Stored data entries
====================

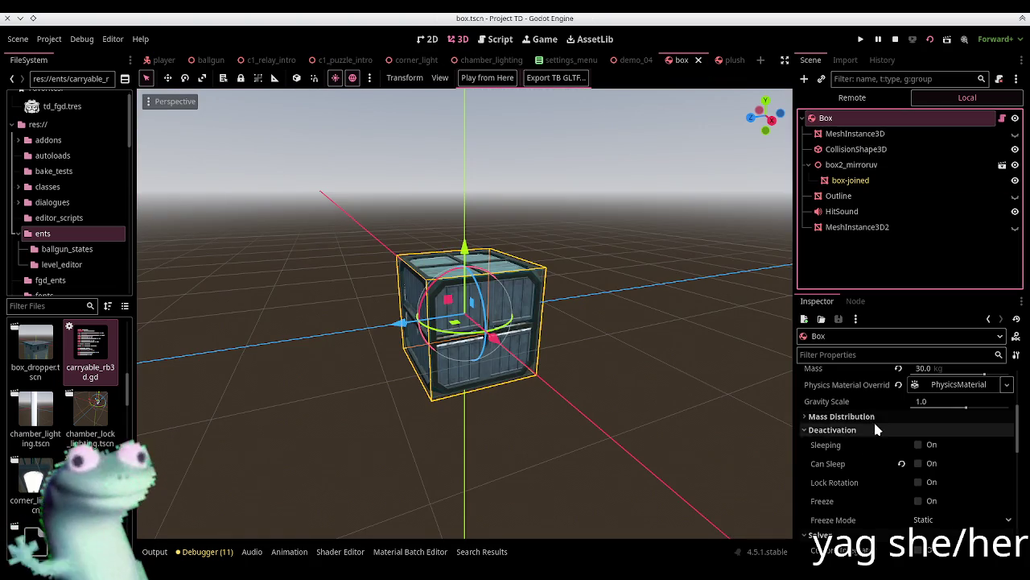
# Revert the box's Carry Distance Override to default, then relaunch and pause c1_puzzle_intro
pyautogui.scroll(4, 876, 429)
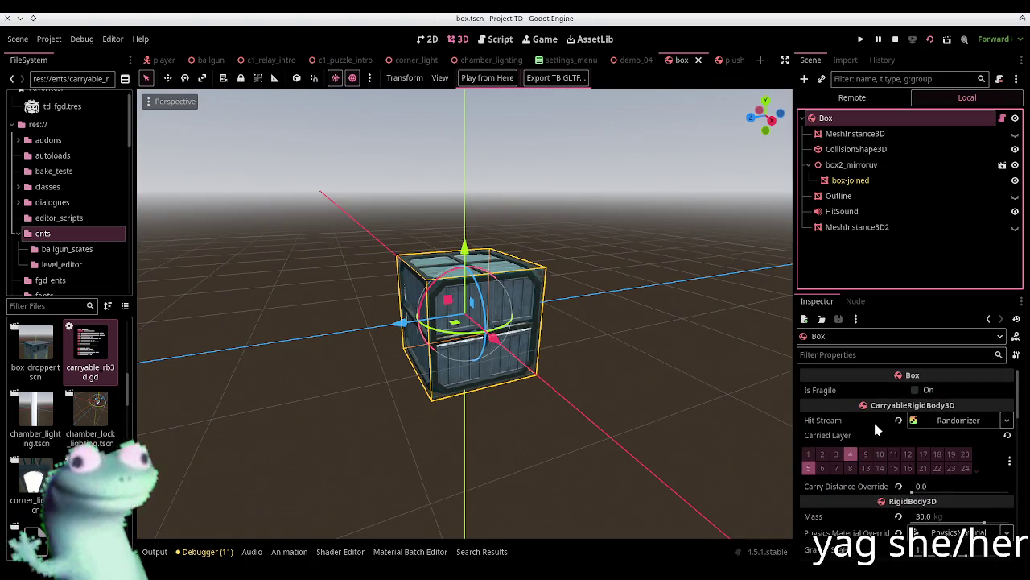
pyautogui.click(898, 486)
pyautogui.click(895, 40)
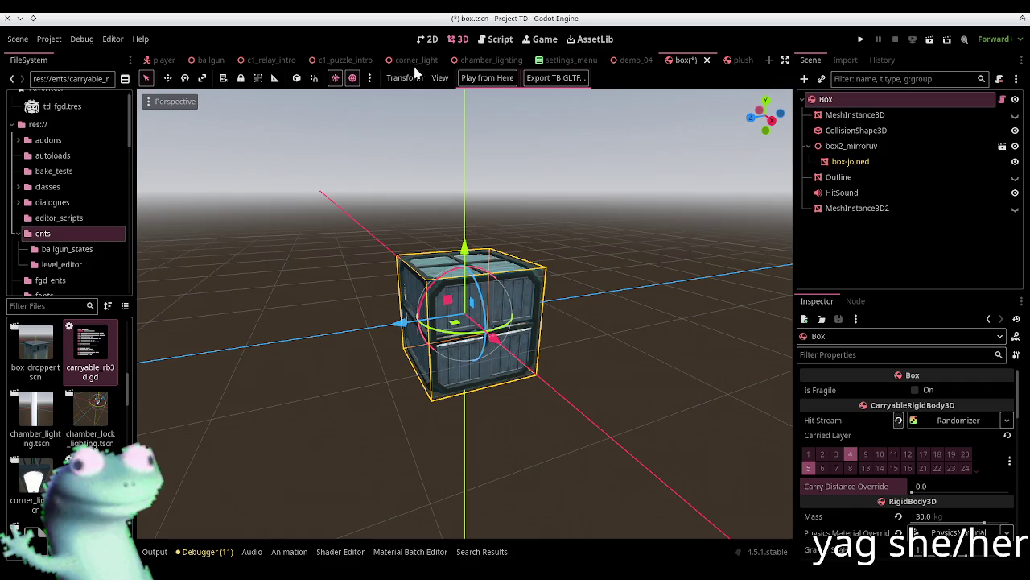
pyautogui.click(346, 60)
pyautogui.press('F6')
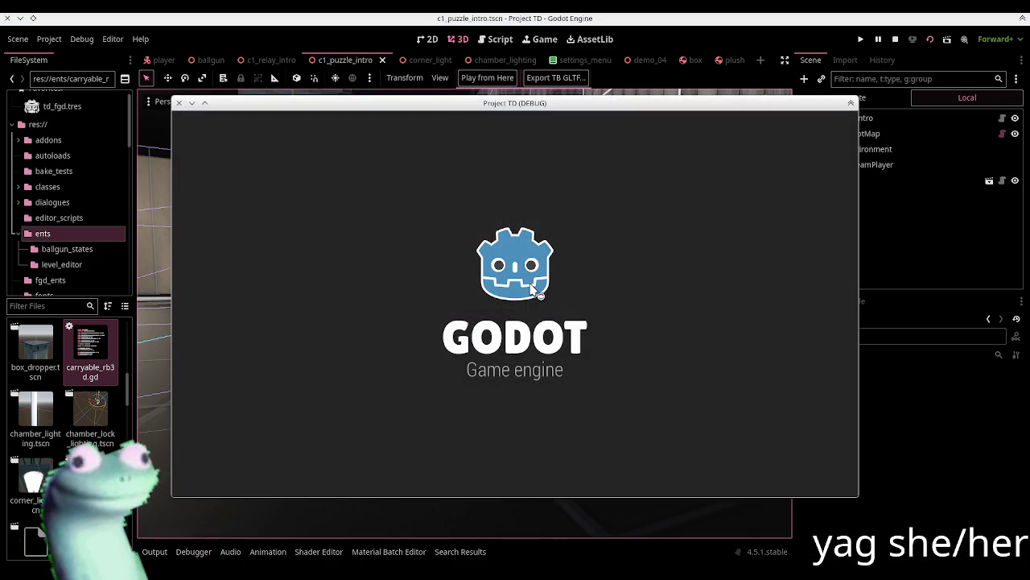
pyautogui.press('Escape')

====================

Aim of the task :: Reproduce the lines above exactly, please, but not the pictures in them.

Answer below ::
# Revert the box's Carry Distance Override to default, then relaunch and pause c1_puzzle_intro
pyautogui.scroll(4, 876, 429)
pyautogui.click(898, 486)
pyautogui.click(895, 40)
pyautogui.click(346, 60)
pyautogui.press('F6')
pyautogui.press('Escape')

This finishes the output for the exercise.